Anti-Semitism in Venezuela —again?

The Nov. 21 New York Times includes a profile of Venezuela’s recently retired army commander-in-chief Gen. Raul Isaias Baduel, a longtime confidant of Hugo Chavez who led the paratrooper raid that restored him to power following the abortive 2002 coup d’etat, but has now publicly broken with the president and spoken out against his proposed constitutional reform. Apart from chavista calls to send Baduel to the “paredón” (execution wall), some of the rhetorical reaction against the general will recall the firestorm sparked on this blog last year over accusations of anti-Semitism in Bolivarian Venezuela:

Since going public with his criticism, General Baduel has been denied his government-supplied bodyguards and has found his personal life scrutinized. A Roman Catholic, he has been criticized, for instance, over his close friendships with members of this country’s small Jewish community, many of whom are increasingly concerned about Mr. Chávez’s growing alliance with Iran and the government’s tense diplomatic relations with Israel.

General Baduel described his outreach to Jews as part of his “ecumenical” beliefs, but some people here have a different view. “He has been captured by the international ultra right wing, by international Zionism,” Tarek William Saab, the governor of Anzoátegui State and an ally of the president, said in an interview this month with the daily newspaper El Nacional.

We don’t like Zionism, but since when did it become synonymous with the “international ultra right wing”? Seems to us the “international ultra right wing” hates Zionsim at least as much as it hates the Venezuelan revolution…

See our last post on Venezuela and the anti-Semitism flap.

  1. Your definition of the “international ultra right wing”
    I don’t see how you can believe that neo-nazi skinheads in Prague are a fair and accurate proxy for the “international ultra right wing”. If I were put on the spot to identify the people to whom Governor Saab was referring, I am fairly certain that “neocons” would be at the top of my list. This label, in turn, includes zionists and zionist christians who are behind the push for US war in the middle east.
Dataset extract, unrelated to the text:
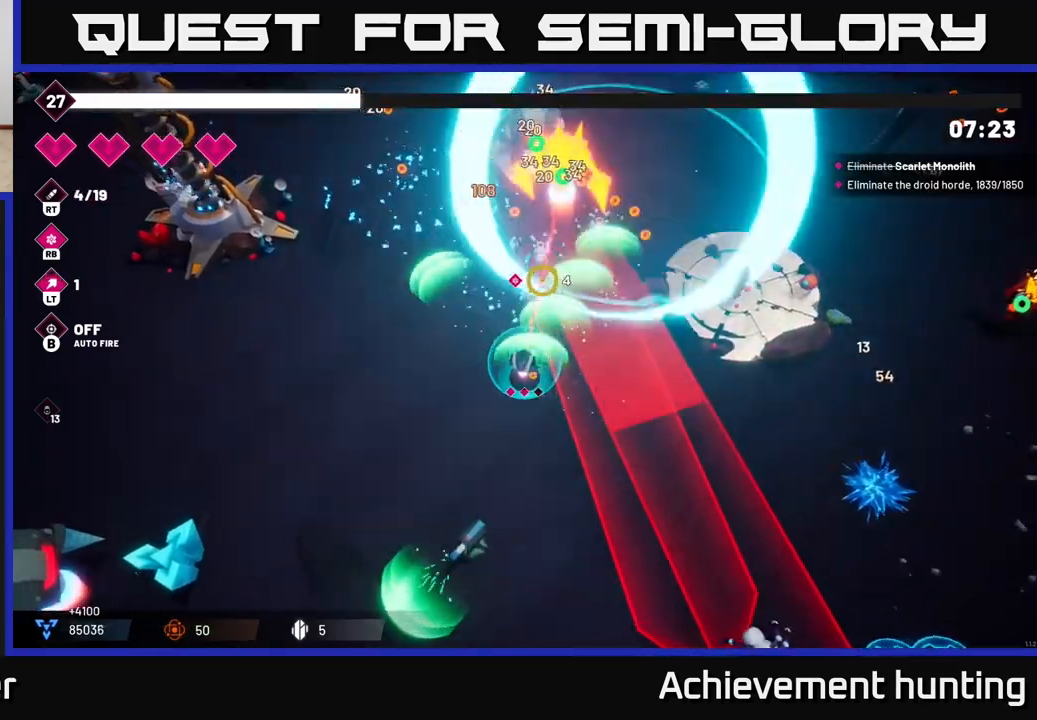
{"buttons": ["R2"], "left_stick": "left", "right_stick": "up-right", "events": [[83, "right_stick", "up-right"], [167, "left_stick", "center"], [433, "left_stick", "left"]]}
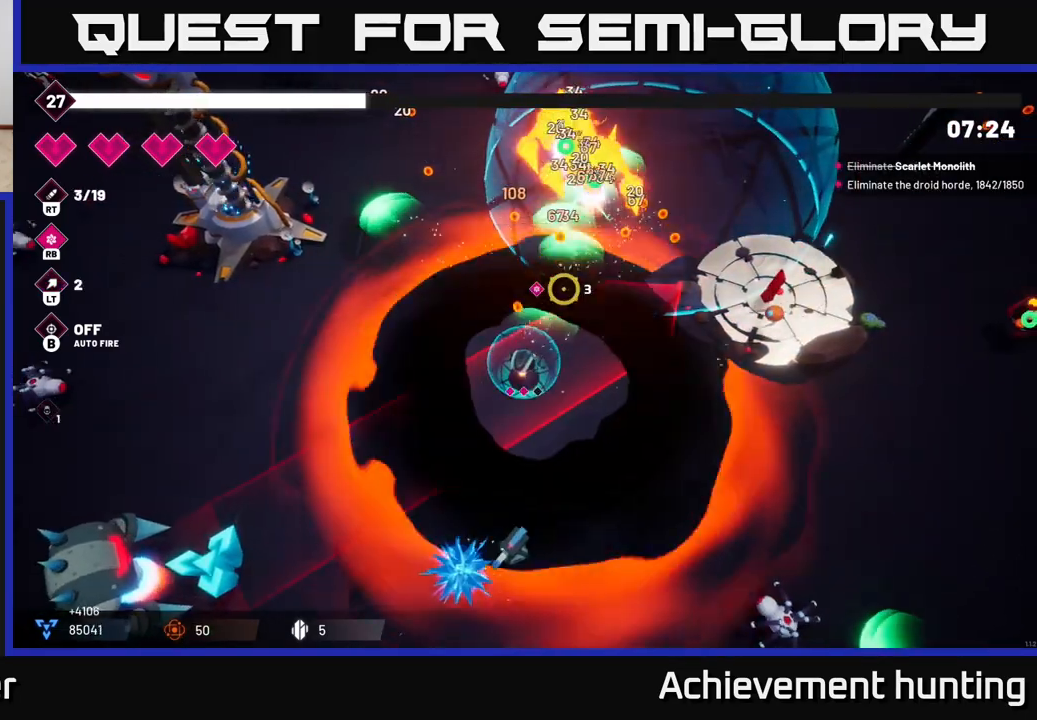
{"buttons": [], "left_stick": "up-left", "right_stick": "up-right", "events": [[200, "left_stick", "up-left"], [250, "R2", "up"]]}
    None of these has anything to do with the street thugs in Prague. It seems dishonest that you would try to impute otherwise.

    1. My definition is right, yours is wrong
      What is the point of arguing with someone with such a skewed view of the world? The neocons are in power, and therefore well within the mainstream. They act within the structure of bourgeois-democratic institutions, and purport to act in the interests of Western democracy and liberalism. The ultra-right openly despises democracy and liberalism, and always has. If the term “ultra-right” does not apply to neo-Nazis, it has no meaning.